ETL Deployment Workflow

1 Introduction
2 Create/Update the python script
3 Create cloud-formation
4 Jenkins job

Introduction

In the datawarehouse architecture, the raw data is procssed by AWS Glue jobs (ETL) and stored in a destination s3 bucket. Creating or updating the ETL jobs requires Jenkins job which creates the stack and required resources.

Create/Update the python script

Synapse-ETL-Jobs is a Synapse project where all the python scripts are maintained. To create a new job or update an existing job requires the changes to be made to python script, first we need to make the changes in Synapse-ETL-Jobs and build. Every merge in the project creates a new tag (e.g. v1.63.0). Always use the latest tag version.

Create cloud-formation

Synapse-Stack-Builder is the project where all of the CloudFormation scripts are maintained.
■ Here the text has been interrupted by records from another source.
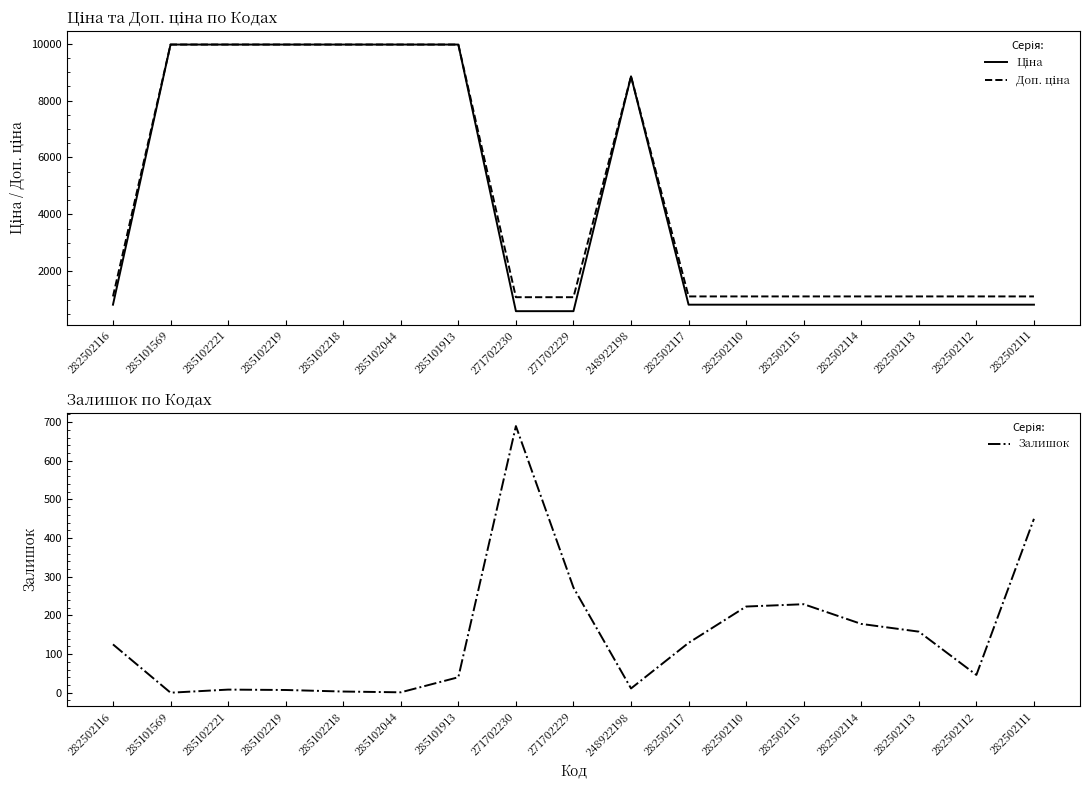

What position from the left is 282502110?

12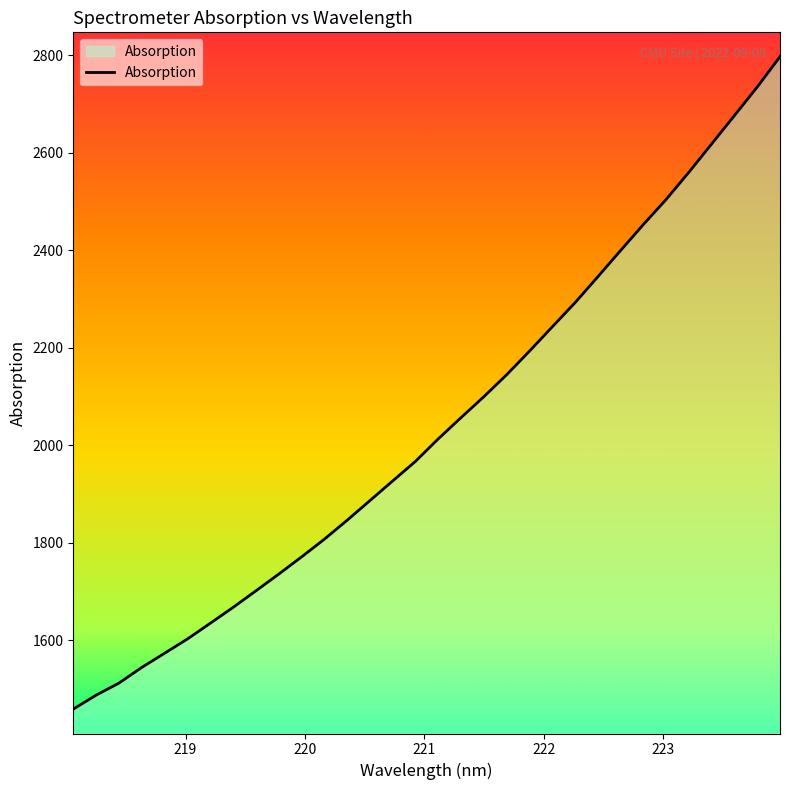

Count the number of values greater than 2012.

16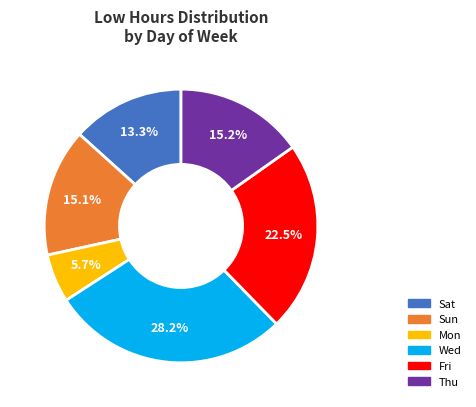

Does any single category account for the majority?

No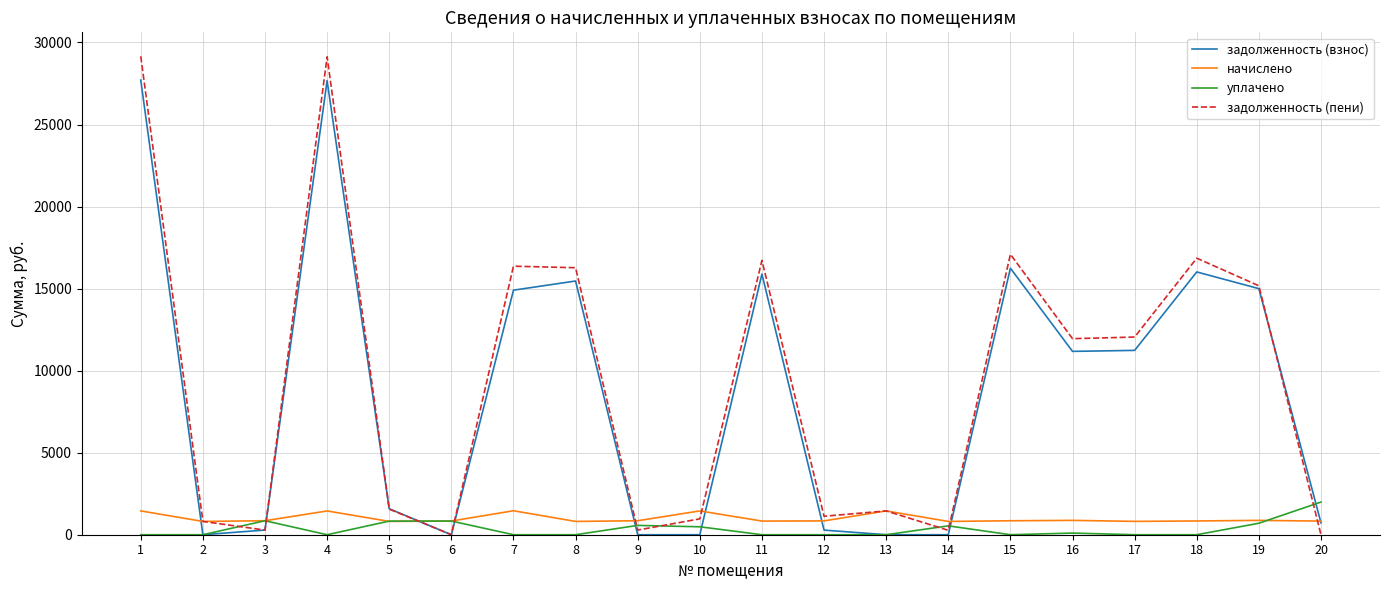

What is the sum of all уплачено values?

6898.0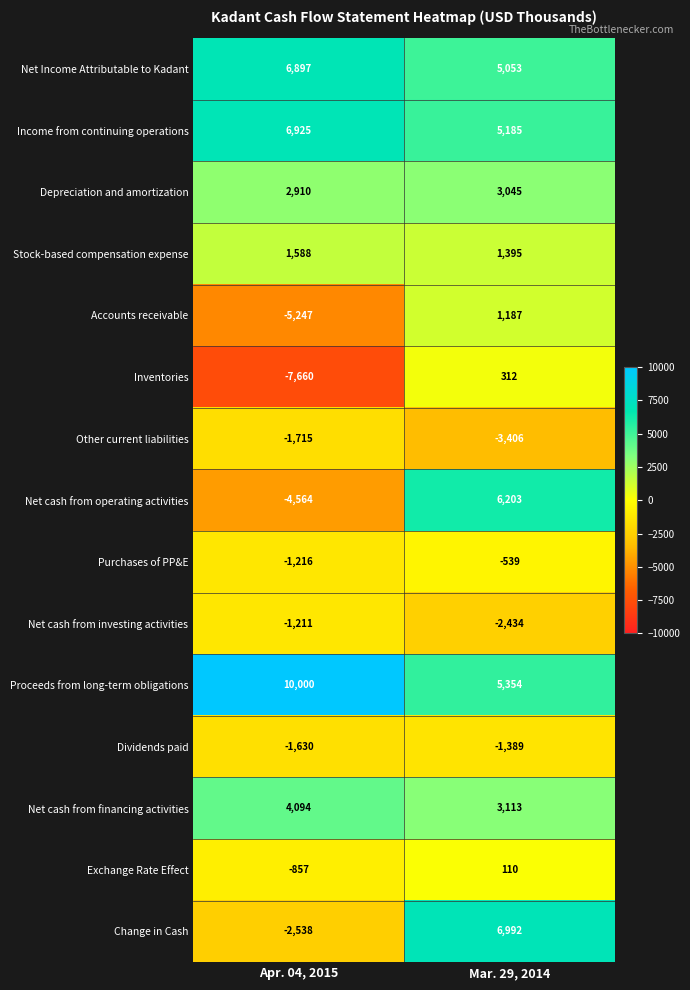

At which category does the chart reach its minimum across all series?

Apr. 04, 2015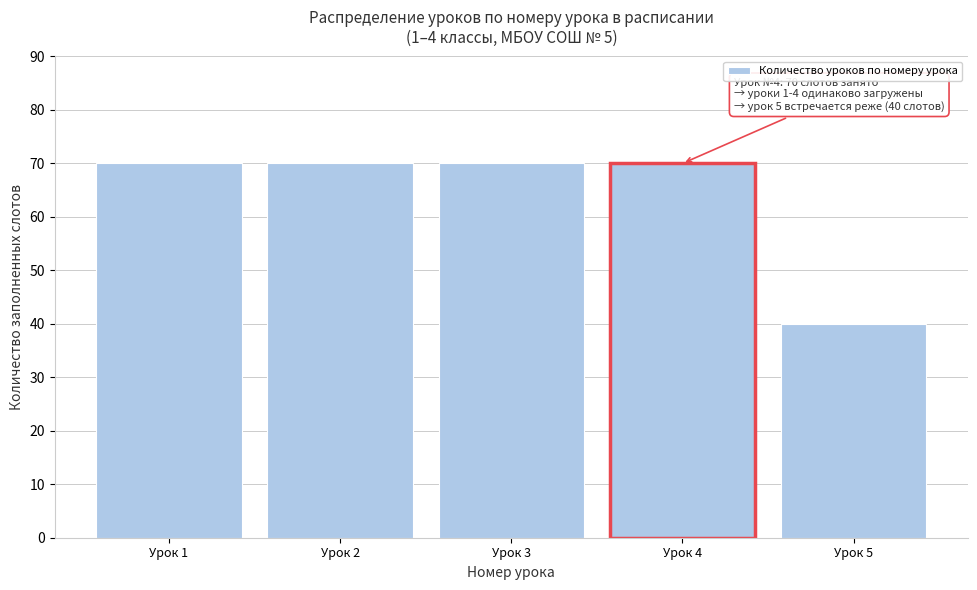

Reading right to left, extract all data points from this chart.

Урок 5=40	Урок 4=70	Урок 3=70	Урок 2=70	Урок 1=70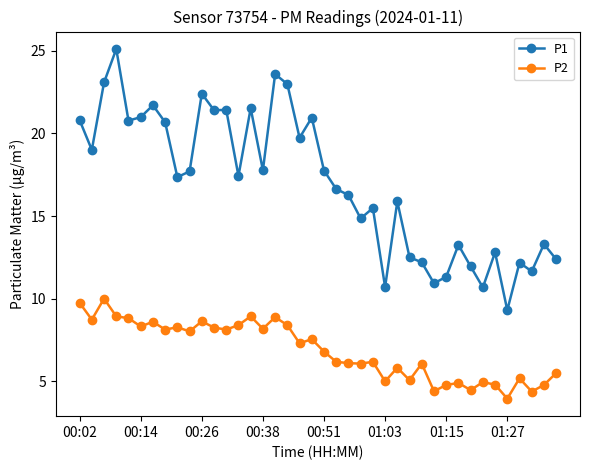

What is the value of the P2 point at the 17th from the left?

8.9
To create ETL Glue jobs and Glue tables, we have added the templates(datawarehouse-template.json.vpt) which creates the required resources. Also update the latest version of Synapse-ETL-Jobs tag in datawarehouse-config.json file.
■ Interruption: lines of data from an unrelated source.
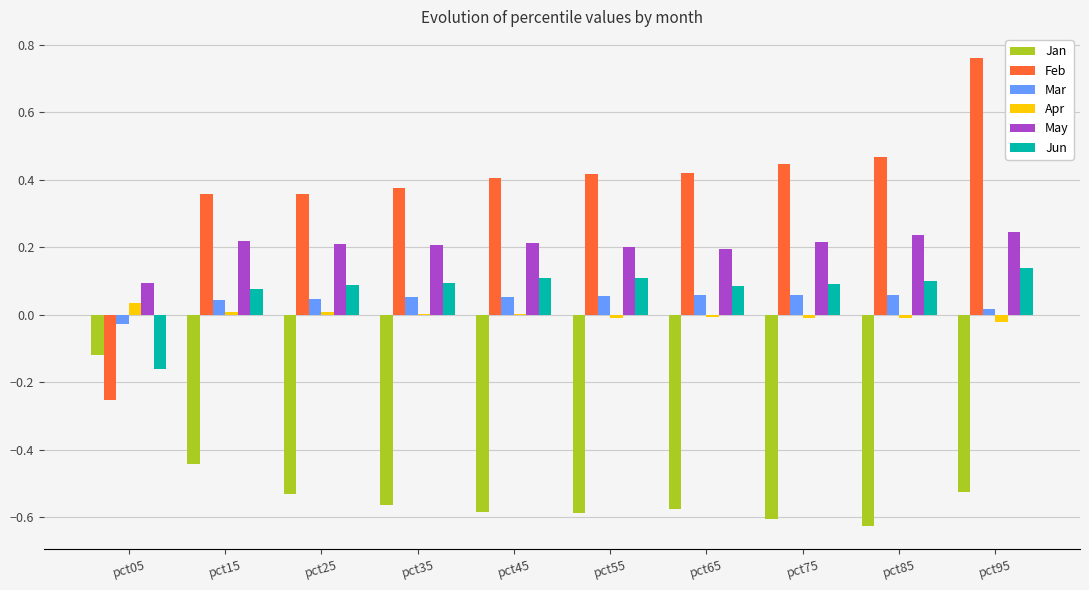

What are all the series names shown in the legend?

Jan, Feb, Mar, Apr, May, Jun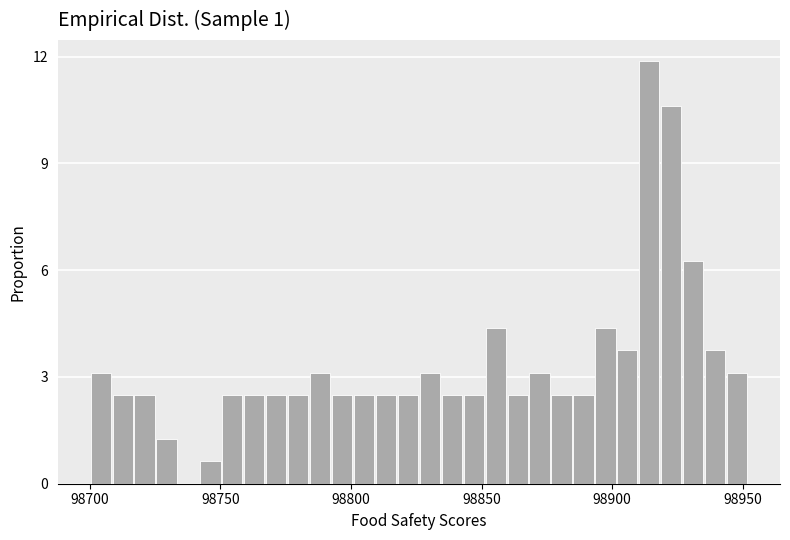

Around what value on the x-axis is the tallest bar? Give the approximate position of its centre, as read against the axis.

98915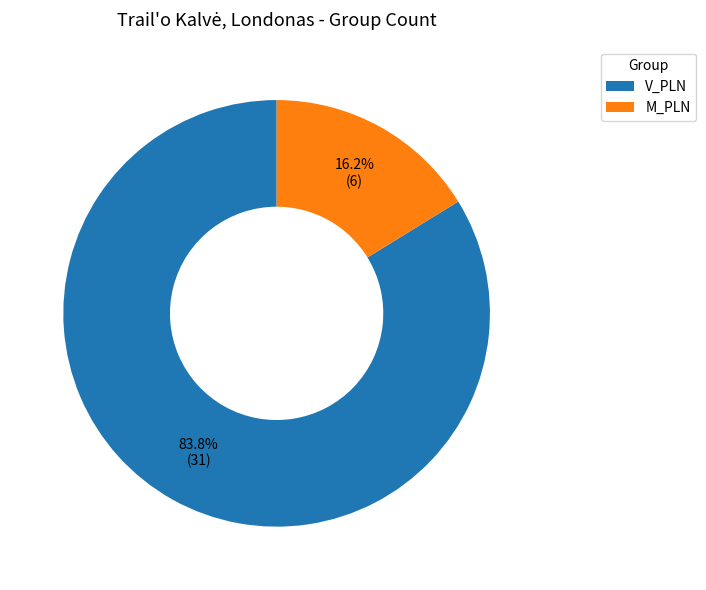

How many slices are in this pie chart?

2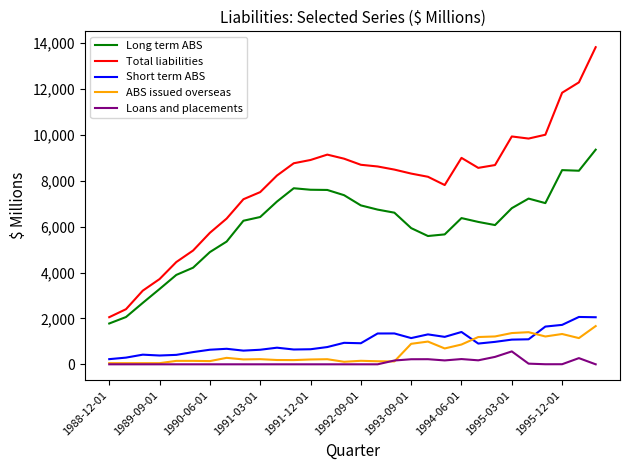

True or false: Long term ABS and Loans and placements cross at least once.

False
The CloudFormation stack for ETL jobs should be parameterized by database name, so that on dev environment , engineers can work on same project without colliding with each other. Basically each stack will create a stack name with parameter name(database name) and then the job name and all the resources tied to the job will contain the database name name in it e.g job trigger, destination path like bucket/databasename/tablename.

Jenkins job

Jenkins job build-synapse-dev-etl-stack is a dev job. There are three parameter for this job. This job will create a stack with required resources like Glue jobs with schedulers, Glue database etc. Once the job is run manually or by scheduler, the processed, queryable data will be kept at dev.datawarehouse.sagebase.org/databasename/tablename. Use Athena to query this data.
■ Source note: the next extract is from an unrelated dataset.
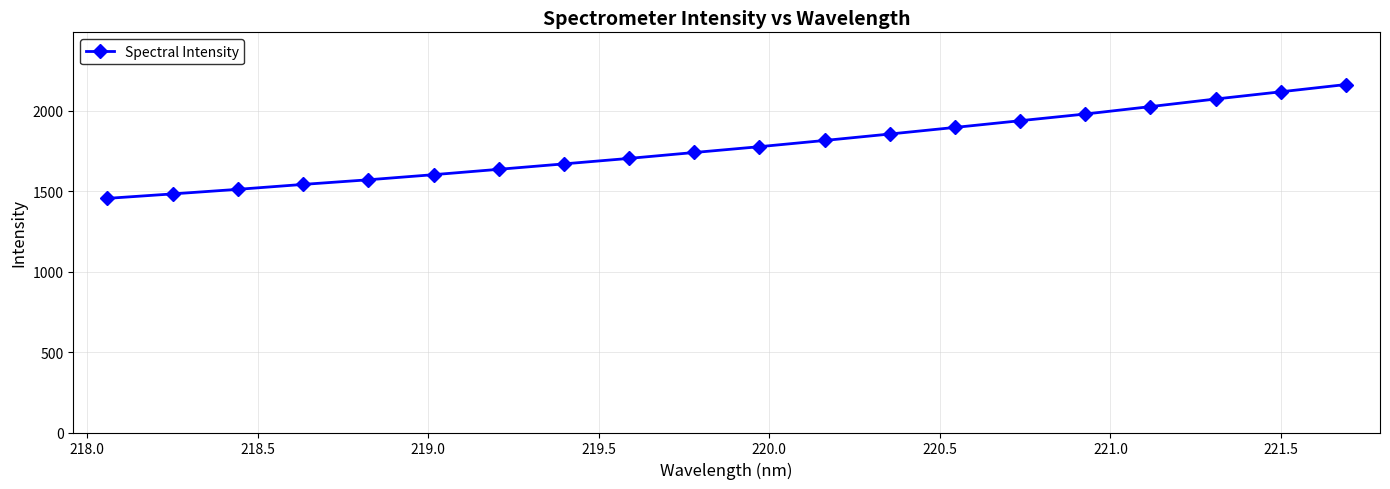

True or false: there are more than 1 points higher than both neighbors.

False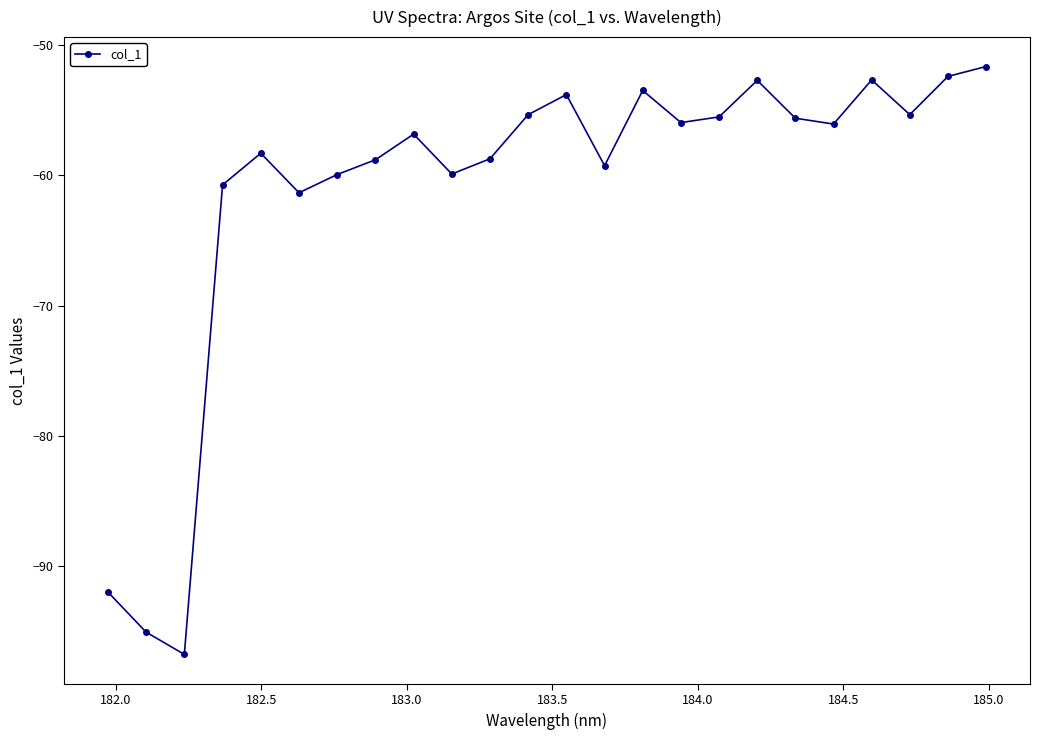

True or false: the data has more than 2 interior local peaks.

True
DATABASE_NAME : On dev, use a stack instance name that is unique among all dev stacks in the account. For production, the database name should be “synapsedatawarehouse”.
GITHUB_REPOSITORY : The value for this parameter should be the repository owner's name. Default value is Sage-Bionetworks which is our main repository owner. To run the job on your own forked branch, use the owner name of your forked repository.
GITHUB_BRANCH : Default value is develop. To run on your forked repository branch use branch name (e.g PLFM-7967).